Realistic Car-Following Models for Microscopic Simulation of Adaptive and Cooperative Adaptive Cruise Control Vehicles

Abstract

Adaptive cruise control (ACC) and cooperative adaptive cruise control (CACC) are important technologies for the achievement of vehicle automation, and their effect on traffic systems generally is evaluated with microscopic traffic simulations. A successful simulation requires realistic vehicle behavior and minimal vehicle collisions. However, most existing ACC-CACC simulation studies used simplified models that were not based on real vehicle response. The studies rarely addressed collision avoidance in the simulation. The study presented in this paper developed a realistic and collision-free car-following model for ACC-CACC vehicles.

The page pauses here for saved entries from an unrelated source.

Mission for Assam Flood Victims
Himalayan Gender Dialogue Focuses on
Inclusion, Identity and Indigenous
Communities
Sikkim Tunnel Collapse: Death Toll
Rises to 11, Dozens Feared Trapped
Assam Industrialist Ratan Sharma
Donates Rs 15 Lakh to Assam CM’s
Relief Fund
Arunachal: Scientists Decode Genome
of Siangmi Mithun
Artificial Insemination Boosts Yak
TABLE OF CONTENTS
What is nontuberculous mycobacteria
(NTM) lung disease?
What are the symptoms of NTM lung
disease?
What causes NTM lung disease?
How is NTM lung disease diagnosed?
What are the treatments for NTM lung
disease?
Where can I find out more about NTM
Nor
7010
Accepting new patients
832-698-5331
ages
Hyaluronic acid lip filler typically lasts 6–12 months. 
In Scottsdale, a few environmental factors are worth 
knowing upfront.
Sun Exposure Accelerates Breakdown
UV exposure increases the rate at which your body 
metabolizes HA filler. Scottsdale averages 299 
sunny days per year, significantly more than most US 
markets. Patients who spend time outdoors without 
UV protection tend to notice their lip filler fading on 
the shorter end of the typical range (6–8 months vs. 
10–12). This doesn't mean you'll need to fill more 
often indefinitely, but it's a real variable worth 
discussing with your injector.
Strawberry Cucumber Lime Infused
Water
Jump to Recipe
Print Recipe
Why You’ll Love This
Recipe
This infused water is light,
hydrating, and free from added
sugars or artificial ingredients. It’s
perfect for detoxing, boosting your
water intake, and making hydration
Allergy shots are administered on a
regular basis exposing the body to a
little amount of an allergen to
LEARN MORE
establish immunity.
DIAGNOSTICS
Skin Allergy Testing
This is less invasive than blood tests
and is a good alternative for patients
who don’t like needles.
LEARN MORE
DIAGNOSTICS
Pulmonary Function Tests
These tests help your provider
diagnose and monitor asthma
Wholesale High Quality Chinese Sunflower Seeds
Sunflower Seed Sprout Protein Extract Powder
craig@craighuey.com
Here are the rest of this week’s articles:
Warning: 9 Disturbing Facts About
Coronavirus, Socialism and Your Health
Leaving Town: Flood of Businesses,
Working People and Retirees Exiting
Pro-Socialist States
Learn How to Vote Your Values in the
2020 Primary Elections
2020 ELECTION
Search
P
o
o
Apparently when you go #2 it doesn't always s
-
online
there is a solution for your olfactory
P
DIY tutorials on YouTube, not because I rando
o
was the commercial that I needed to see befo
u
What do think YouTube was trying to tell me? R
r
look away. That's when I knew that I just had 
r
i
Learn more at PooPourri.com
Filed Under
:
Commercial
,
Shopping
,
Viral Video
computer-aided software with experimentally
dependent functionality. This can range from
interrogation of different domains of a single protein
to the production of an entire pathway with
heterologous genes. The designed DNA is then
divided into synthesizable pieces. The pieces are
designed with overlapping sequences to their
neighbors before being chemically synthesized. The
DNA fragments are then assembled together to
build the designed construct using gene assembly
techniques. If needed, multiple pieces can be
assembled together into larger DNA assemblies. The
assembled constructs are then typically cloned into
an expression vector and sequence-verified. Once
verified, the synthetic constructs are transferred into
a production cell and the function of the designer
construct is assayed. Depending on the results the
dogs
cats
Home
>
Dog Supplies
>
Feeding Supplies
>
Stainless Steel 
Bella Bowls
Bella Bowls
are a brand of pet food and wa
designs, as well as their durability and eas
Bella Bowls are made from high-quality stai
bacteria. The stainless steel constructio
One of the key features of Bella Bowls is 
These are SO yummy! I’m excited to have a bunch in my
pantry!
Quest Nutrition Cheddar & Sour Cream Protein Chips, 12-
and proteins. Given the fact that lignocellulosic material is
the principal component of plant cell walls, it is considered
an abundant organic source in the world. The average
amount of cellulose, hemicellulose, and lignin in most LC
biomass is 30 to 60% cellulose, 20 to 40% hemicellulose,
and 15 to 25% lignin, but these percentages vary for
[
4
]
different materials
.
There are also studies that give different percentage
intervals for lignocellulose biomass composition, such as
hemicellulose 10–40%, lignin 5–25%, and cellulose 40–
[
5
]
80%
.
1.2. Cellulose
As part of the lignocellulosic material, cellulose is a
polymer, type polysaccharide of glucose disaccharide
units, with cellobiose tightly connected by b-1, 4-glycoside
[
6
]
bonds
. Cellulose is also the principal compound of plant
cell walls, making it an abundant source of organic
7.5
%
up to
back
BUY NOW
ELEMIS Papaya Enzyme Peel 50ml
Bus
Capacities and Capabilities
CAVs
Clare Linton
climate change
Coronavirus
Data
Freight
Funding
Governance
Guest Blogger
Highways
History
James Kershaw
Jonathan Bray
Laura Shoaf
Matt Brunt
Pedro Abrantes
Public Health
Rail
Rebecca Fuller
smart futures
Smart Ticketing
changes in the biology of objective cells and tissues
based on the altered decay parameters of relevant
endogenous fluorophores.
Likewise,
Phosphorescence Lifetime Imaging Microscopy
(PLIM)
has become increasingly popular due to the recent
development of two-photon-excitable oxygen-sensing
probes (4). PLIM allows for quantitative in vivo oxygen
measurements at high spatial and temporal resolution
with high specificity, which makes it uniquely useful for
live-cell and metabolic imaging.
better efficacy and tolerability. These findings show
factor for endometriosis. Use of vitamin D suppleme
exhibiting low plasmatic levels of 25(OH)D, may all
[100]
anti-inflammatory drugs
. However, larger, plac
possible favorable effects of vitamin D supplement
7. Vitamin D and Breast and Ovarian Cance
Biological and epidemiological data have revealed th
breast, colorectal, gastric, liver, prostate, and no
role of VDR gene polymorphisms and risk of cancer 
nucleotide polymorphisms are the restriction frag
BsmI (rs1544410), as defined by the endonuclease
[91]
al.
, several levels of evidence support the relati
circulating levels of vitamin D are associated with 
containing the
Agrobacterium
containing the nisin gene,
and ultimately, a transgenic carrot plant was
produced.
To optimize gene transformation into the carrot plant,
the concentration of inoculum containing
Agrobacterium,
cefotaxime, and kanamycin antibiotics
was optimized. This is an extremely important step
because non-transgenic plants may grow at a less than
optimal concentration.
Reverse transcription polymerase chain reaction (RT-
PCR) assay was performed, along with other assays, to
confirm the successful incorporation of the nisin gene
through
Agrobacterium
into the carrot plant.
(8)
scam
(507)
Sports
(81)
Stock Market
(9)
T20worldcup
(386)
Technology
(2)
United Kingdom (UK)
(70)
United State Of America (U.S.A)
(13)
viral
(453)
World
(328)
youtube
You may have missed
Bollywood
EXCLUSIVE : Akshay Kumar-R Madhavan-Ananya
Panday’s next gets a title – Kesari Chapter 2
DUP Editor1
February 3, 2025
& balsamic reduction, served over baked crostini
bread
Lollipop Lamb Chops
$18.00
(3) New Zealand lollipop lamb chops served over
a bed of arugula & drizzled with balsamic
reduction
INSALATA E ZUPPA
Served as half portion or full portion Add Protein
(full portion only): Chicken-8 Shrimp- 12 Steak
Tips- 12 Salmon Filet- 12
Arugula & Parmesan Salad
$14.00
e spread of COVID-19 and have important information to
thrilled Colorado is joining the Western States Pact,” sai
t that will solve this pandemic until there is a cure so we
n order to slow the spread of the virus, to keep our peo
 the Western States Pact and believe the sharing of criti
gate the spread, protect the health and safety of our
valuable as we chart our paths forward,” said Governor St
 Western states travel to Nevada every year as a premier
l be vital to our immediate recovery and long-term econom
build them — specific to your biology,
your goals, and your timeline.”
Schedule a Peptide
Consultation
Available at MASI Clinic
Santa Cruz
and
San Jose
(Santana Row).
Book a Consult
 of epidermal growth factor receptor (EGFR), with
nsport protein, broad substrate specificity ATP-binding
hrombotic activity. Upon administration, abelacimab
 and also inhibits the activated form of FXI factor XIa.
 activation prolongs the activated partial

A multiregime model combining a realistic ACC-CACC system with driver intervention for vehicle longitudinal motions is proposed. This model assumes that a human driver resumes vehicle control either according to his or her assessment or after a collision warning asks the driver to take over. The proposed model was tested in a wide range of scenarios to explore model performance and collision possibilities. The testing scenarios included three regular scenarios of stop-and-go, approaching, and cut-out maneuvers, as well as two extreme safety-concerned maneuvers of hard brake and cut-in. The simulation results show that the proposed model is collision free in the full-speed-range operation with leader accelerations within −1 to 1 m/s2 and in approaching and cut-out scenarios. Those results indicate that the proposed ACC-CACC car-following model can produce realistic vehicle response without causing vehicle collisions in regular scenarios for vehicle string operations.